** Material shown follows **

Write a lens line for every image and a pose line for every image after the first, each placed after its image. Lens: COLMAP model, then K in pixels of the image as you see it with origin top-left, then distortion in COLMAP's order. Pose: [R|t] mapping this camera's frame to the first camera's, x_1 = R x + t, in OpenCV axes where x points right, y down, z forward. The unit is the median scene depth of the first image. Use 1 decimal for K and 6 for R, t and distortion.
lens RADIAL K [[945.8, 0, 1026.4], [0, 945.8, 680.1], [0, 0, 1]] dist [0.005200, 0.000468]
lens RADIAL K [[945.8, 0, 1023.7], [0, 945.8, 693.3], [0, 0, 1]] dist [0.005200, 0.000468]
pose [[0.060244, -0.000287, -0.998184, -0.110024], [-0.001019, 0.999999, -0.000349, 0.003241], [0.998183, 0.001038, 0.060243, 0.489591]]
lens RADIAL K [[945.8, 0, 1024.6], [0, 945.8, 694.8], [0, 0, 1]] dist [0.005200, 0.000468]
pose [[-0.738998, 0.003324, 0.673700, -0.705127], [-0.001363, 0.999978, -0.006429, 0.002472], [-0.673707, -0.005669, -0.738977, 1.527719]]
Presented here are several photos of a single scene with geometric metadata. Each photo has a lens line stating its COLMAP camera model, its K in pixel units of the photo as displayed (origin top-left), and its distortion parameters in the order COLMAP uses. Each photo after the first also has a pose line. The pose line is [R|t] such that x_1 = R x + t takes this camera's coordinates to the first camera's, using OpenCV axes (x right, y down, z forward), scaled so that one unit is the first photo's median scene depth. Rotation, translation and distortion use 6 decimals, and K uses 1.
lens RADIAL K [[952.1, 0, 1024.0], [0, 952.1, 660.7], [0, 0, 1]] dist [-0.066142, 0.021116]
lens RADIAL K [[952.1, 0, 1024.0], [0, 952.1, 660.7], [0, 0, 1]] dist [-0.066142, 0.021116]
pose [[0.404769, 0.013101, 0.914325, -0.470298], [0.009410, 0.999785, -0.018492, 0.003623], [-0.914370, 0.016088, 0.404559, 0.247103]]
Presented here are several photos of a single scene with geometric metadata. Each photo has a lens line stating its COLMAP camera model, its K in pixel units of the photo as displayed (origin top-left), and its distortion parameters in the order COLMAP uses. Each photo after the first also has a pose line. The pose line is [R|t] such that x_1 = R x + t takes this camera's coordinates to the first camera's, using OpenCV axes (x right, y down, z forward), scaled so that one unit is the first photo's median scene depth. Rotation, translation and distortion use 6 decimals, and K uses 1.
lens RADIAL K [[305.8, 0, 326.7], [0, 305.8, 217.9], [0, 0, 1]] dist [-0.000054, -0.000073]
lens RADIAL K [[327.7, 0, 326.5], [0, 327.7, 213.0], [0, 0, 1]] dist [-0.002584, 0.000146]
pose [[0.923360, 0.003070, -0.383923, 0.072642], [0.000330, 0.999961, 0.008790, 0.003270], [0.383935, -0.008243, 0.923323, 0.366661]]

** End of Material shown **

## Assignment
Please render all of the data above as a JSON list of strings, one string per line, leaving out blank lines.

## Solution for this exercise
[
  "Write a lens line for every image and a pose line for every image after the first, each placed after its image. Lens: COLMAP model, then K in pixels of the image as you see it with origin top-left, then distortion in COLMAP's order. Pose: [R|t] mapping this camera's frame to the first camera's, x_1 = R x + t, in OpenCV axes where x points right, y down, z forward. The unit is the median scene depth of the first image. Use 1 decimal for K and 6 for R, t and distortion.",
  "lens RADIAL K [[945.8, 0, 1026.4], [0, 945.8, 680.1], [0, 0, 1]] dist [0.005200, 0.000468]",
  "lens RADIAL K [[945.8, 0, 1023.7], [0, 945.8, 693.3], [0, 0, 1]] dist [0.005200, 0.000468]",
  "pose [[0.060244, -0.000287, -0.998184, -0.110024], [-0.001019, 0.999999, -0.000349, 0.003241], [0.998183, 0.001038, 0.060243, 0.489591]]",
  "lens RADIAL K [[945.8, 0, 1024.6], [0, 945.8, 694.8], [0, 0, 1]] dist [0.005200, 0.000468]",
  "pose [[-0.738998, 0.003324, 0.673700, -0.705127], [-0.001363, 0.999978, -0.006429, 0.002472], [-0.673707, -0.005669, -0.738977, 1.527719]]",
  "Presented here are several photos of a single scene with geometric metadata. Each photo has a lens line stating its COLMAP camera model, its K in pixel units of the photo as displayed (origin top-left), and its distortion parameters in the order COLMAP uses. Each photo after the first also has a pose line. The pose line is [R|t] such that x_1 = R x + t takes this camera's coordinates to the first camera's, using OpenCV axes (x right, y down, z forward), scaled so that one unit is the first photo's median scene depth. Rotation, translation and distortion use 6 decimals, and K uses 1.",
  "lens RADIAL K [[952.1, 0, 1024.0], [0, 952.1, 660.7], [0, 0, 1]] dist [-0.066142, 0.021116]",
  "lens RADIAL K [[952.1, 0, 1024.0], [0, 952.1, 660.7], [0, 0, 1]] dist [-0.066142, 0.021116]",
  "pose [[0.404769, 0.013101, 0.914325, -0.470298], [0.009410, 0.999785, -0.018492, 0.003623], [-0.914370, 0.016088, 0.404559, 0.247103]]",
  "Presented here are several photos of a single scene with geometric metadata. Each photo has a lens line stating its COLMAP camera model, its K in pixel units of the photo as displayed (origin top-left), and its distortion parameters in the order COLMAP uses. Each photo after the first also has a pose line. The pose line is [R|t] such that x_1 = R x + t takes this camera's coordinates to the first camera's, using OpenCV axes (x right, y down, z forward), scaled so that one unit is the first photo's median scene depth. Rotation, translation and distortion use 6 decimals, and K uses 1.",
  "lens RADIAL K [[305.8, 0, 326.7], [0, 305.8, 217.9], [0, 0, 1]] dist [-0.000054, -0.000073]",
  "lens RADIAL K [[327.7, 0, 326.5], [0, 327.7, 213.0], [0, 0, 1]] dist [-0.002584, 0.000146]",
  "pose [[0.923360, 0.003070, -0.383923, 0.072642], [0.000330, 0.999961, 0.008790, 0.003270], [0.383935, -0.008243, 0.923323, 0.366661]]"
]